Speaker
Description
The $^3$He neutron spin filter ($^3$He NSF) is a neutron polarization device that uses polarized $^3$He nuclei. It can polarize a wide range of neutron energies, including the epithermal neutron, making it a suitable polarization device for spallation neutron sources. The polarization of $^3$He nuclei is achieved through the Spin-Exchange Optical Pumping (SEOP) method. The SEOP method, using a high-intensity laser, slight heating (200 ℃), and a small magnetic field (2 mT), enables the achievement of a very high $^3$He polarization with compact setup. Our group is developing and operating a $^3$He NSF at J-PARC. Since the first user experiment in 2017[1], we have conducted more than 80 days of operational use per year. Recently, we developed compact in-situ SEOP systems for the ³He NSF, specifically designed to fit within the limited installation space at J-PARC’s neutron beamlines. This advancement is expected to increase experimental applications. On the other hand, there is an unanswered puzzle about the $^3$He NSF. It concerns the relaxation mechanism of $^3$He nuclei. The complex behavior of $^3$He atoms contained in glass cells creates a barrier to the fabrication of high-performance $^3$He cell for the $^3$He NSF. We are investigating the relationship between the fabrication method and performance of the $^3$He cell, aiming to contribute to the understanding of the relaxation mechanism.

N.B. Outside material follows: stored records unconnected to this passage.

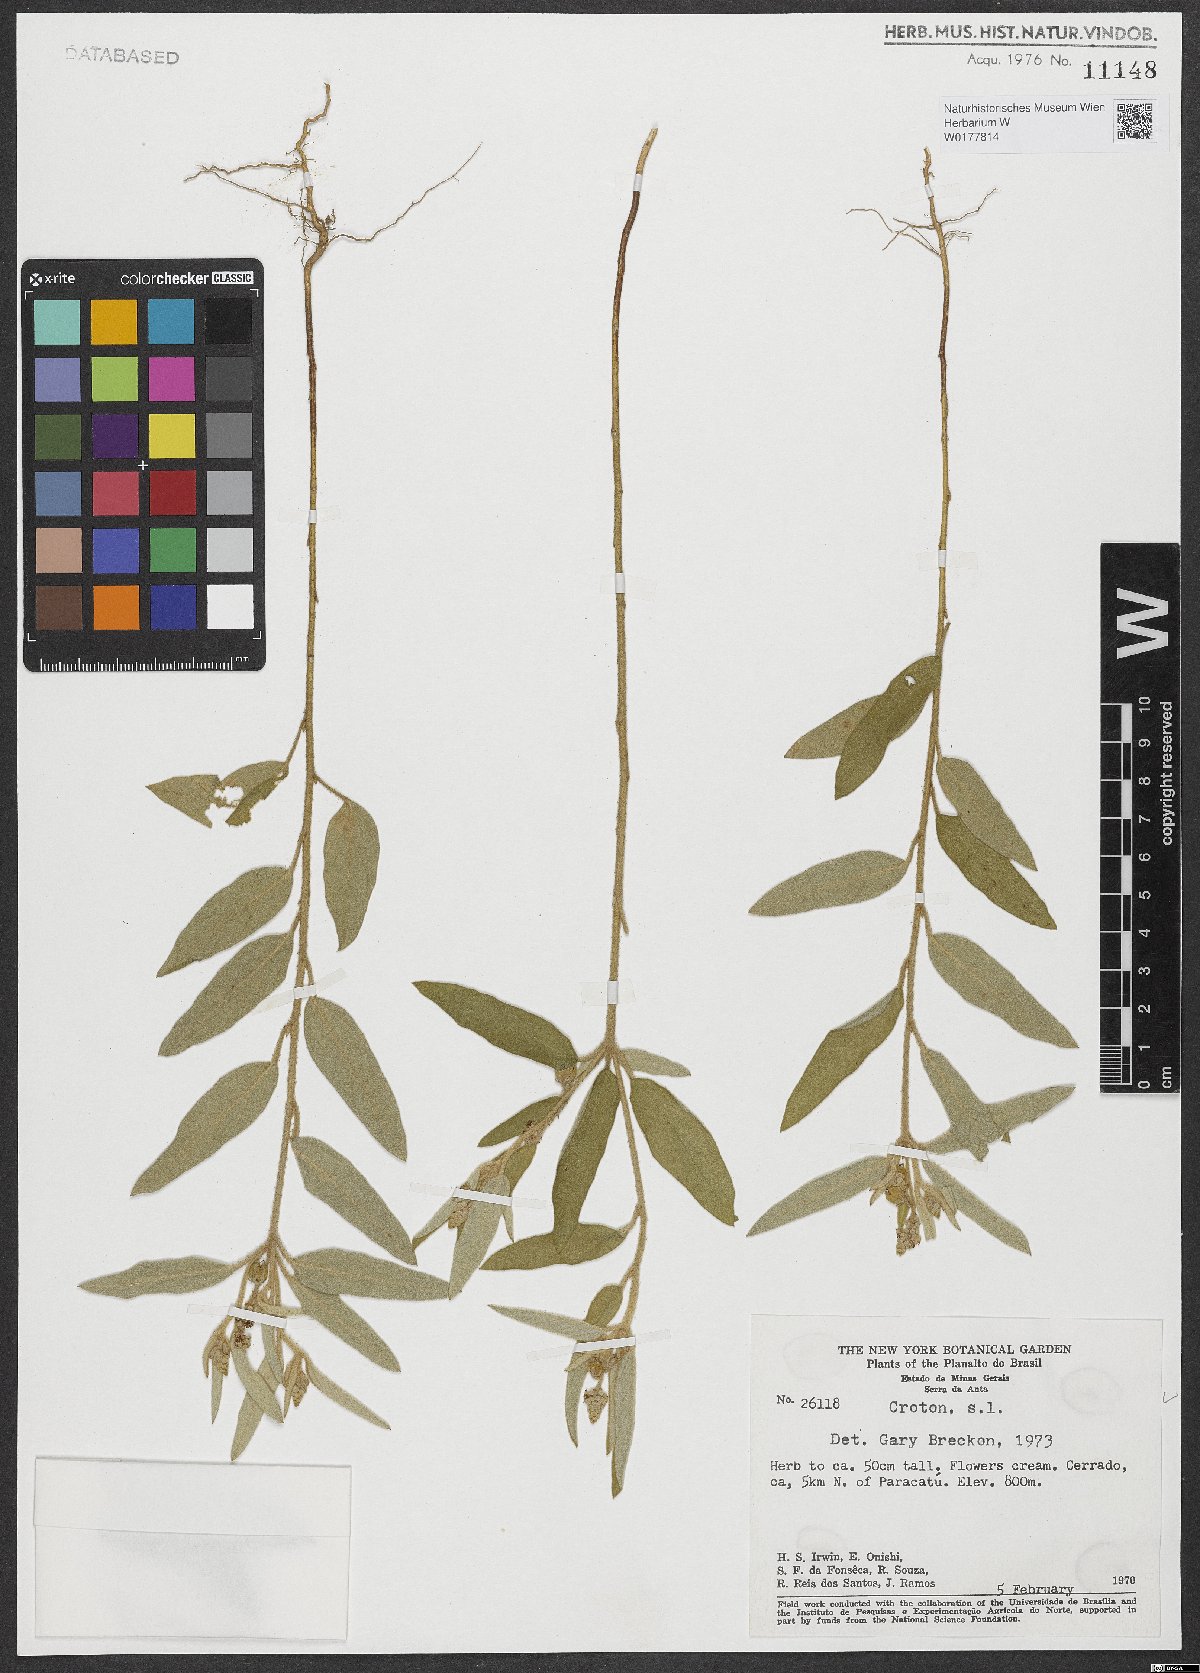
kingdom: Plantae
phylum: Tracheophyta
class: Magnoliopsida
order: Malpighiales
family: Euphorbiaceae
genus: Croton
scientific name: Croton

We have developed an evaluation system for the $^3$He cell. This system features the ability to directly and precisely measure magnetic fields, which are an environmental factor included in conventional evaluation methods using NMR. This capability allows for quantitative evaluation independent of the $^3$He cell's shape. Using this method, we evaluated multiple $^3$He cells and obtained consistent results.
In this presentation, we will describe an overview of the $^3$He NSF development at J-PARC and discuss the results of the performance evaluation of the $^3$He cells.